Sunday, September 27, 2009

Mosiah 2

King Benjamin arranged for the orderly transfer of power by naming his son Mosiah king and asking all of the people to gather together so that he could proclaim his son king and could deliver a final address.

5 And it came to pass that when they came up to the temple, they pitched their tents round about, every man according to his family, consisting of his wife, and his sons, and his daughters, and their sons, and their daughters, from the eldest down to the youngest, every family being separate one from another.
6 And they pitched their tents round about the temple, every man having his tent with the door thereof towards the temple


This image of families gathered together and with their homes pointed to the temple is a powerful symbol.

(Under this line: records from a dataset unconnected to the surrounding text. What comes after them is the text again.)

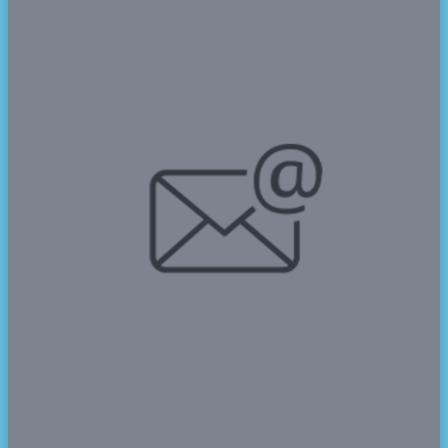
SMAN CMBBS mengirimkan kontingen pada event
Olimpiade Olahraga Siswa Nasional tingkat Kabupaten
Pandeglang. Pembukaan O2SN Pandeglang
dilaksanakan di Stadion Badak Kuranten, Majasari pada
Selasa, 14 Mei 2024.
Statistik perolehan medali sementara di hari pertama
pelaksanaan FLS2N, SMAN CMBBS berhasil
menempati urutan puncak. CMBBS berhasil meraih
posisi pertama dari 28 peserta O2SN Pandeglang
tingkat SMA.
Keberhasilan tersebut menyusul jumlah perolehan
medali yang berhasil diraih oleh para atlet SMAN
CMBBS. CMBBS berhasil mengumpulkan 5 (lima)
medali yaitu 4 (empat) Emas, dan 1 (satu) Perak.
Berikut daftar perolehan medali sementara yang diaraih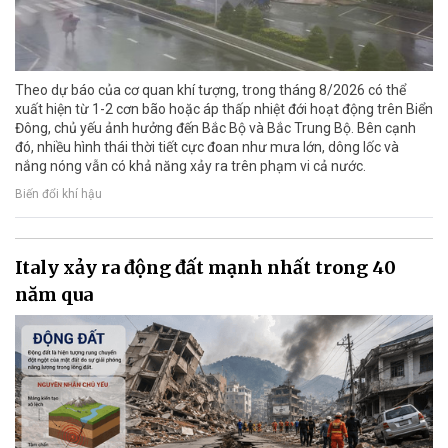
Theo dự báo của cơ quan khí tượng, trong tháng 8/2026 có thể
xuất hiện từ 1-2 cơn bão hoặc áp thấp nhiệt đới hoạt động trên Biển
Đông, chủ yếu ảnh hưởng đến Bắc Bộ và Bắc Trung Bộ. Bên cạnh
đó, nhiều hình thái thời tiết cực đoan như mưa lớn, dông lốc và
nắng nóng vẫn có khả năng xảy ra trên phạm vi cả nước.
Biến đổi khí hậu
Italy xảy ra động đất mạnh nhất trong 40
năm qua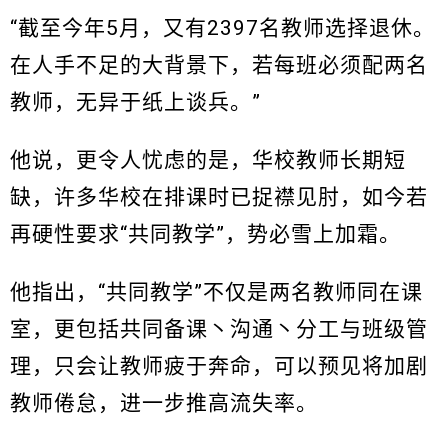
“截至今年5月，又有2397名教师选择退休。
在人手不足的大背景下，若每班必须配两名
教师，无异于纸上谈兵。”
他说，更令人忧虑的是，华校教师长期短
缺，许多华校在排课时已捉襟见肘，如今若
再硬性要求“共同教学”，势必雪上加霜。
他指出，“共同教学”不仅是两名教师同在课
室，更包括共同备课丶沟通丶分工与班级管
理，只会让教师疲于奔命，可以预见将加剧
教师倦怠，进一步推高流失率。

President Howard W. Hunter was giving the concluding address at the October 1994 General Conference of the Church, when he bore the following testimony and gave this charge:

"I bear solemn and grateful witness that Jesus is the Christ, the Savior of the world. Certainly he is the center of our worship and the key to our happiness. Let us follow the Son of God in all ways and all walks of life. Let us make him our exemplar and our guide.
We are at a time in the history of the world and the growth of the Church when we must think more of holy things and act more like the Savior would expect his disciples to act. We should at every opportunity ask ourselves, “What would Jesus do?” and then act more courageously upon the answer. We must be about his work as he was about his Father’s. We should make every effort to become like Christ, the one perfect and sinless example this world has ever seen.
And we again emphasize the personal blessings of temple worship and the sanctity and safety that are provided within those hallowed walls. It is the house of the Lord, a place of revelation and of peace. As we attend the temple, we learn more richly and deeply the purpose of life and the significance of the atoning sacrifice of the Lord Jesus Christ. Let us make the temple, with temple worship and temple covenants and temple marriage, our ultimate earthly goal and the supreme mortal experience.
Let us share with our children the spiritual feelings we have in the temple. And let us teach them more earnestly and more comfortably the things we can appropriately say about the purposes of the house of the Lord.
Let us prepare every missionary to go to the temple worthily and to make that experience an even greater highlight than receiving the mission call. Let us plan for and teach and plead with our children to marry in the house of the Lord. Let us reaffirm more vigorously than we ever have in the past that it does matter where you marry and by what authority you are pronounced man and wife.
All of our efforts in proclaiming the gospel, perfecting the Saints, and redeeming the dead lead to the holy temple. This is because the temple ordinances are absolutely crucial; we cannot return to God’s presence without them. I encourage everyone to worthily attend the temple or to work toward the day when you can enter that holy house to receive your ordinances and covenants.
May you let the meaning and beauty and peace of the temple come into your everyday life more directly in order that the millennial day may come, that promised time when “they shall beat their swords into plowshares, and their spears into pruninghooks: nation shall not lift up sword against nation, neither shall they learn war any more … [but shall] walk in the light of the Lord” (Isa. 2:4–5). "

I love the peace of the House of the Lord. My greatest hope is that all of my family can receive the blessings available in the temple through their faith and that we can be bound together through the power of the priesthood for time and for eternity.

1 comment:

Unknown said...

"we must think more of holy things and act more like the Savior would expect his disciples to act." This is so hard but so important. It seems like we do it but I think we consistently fall short. It is the temple that bridges that gap in our thinking between the things of the world and the holy things. I have found such an appreciation of the way the temple gently turns my tent in the right direction.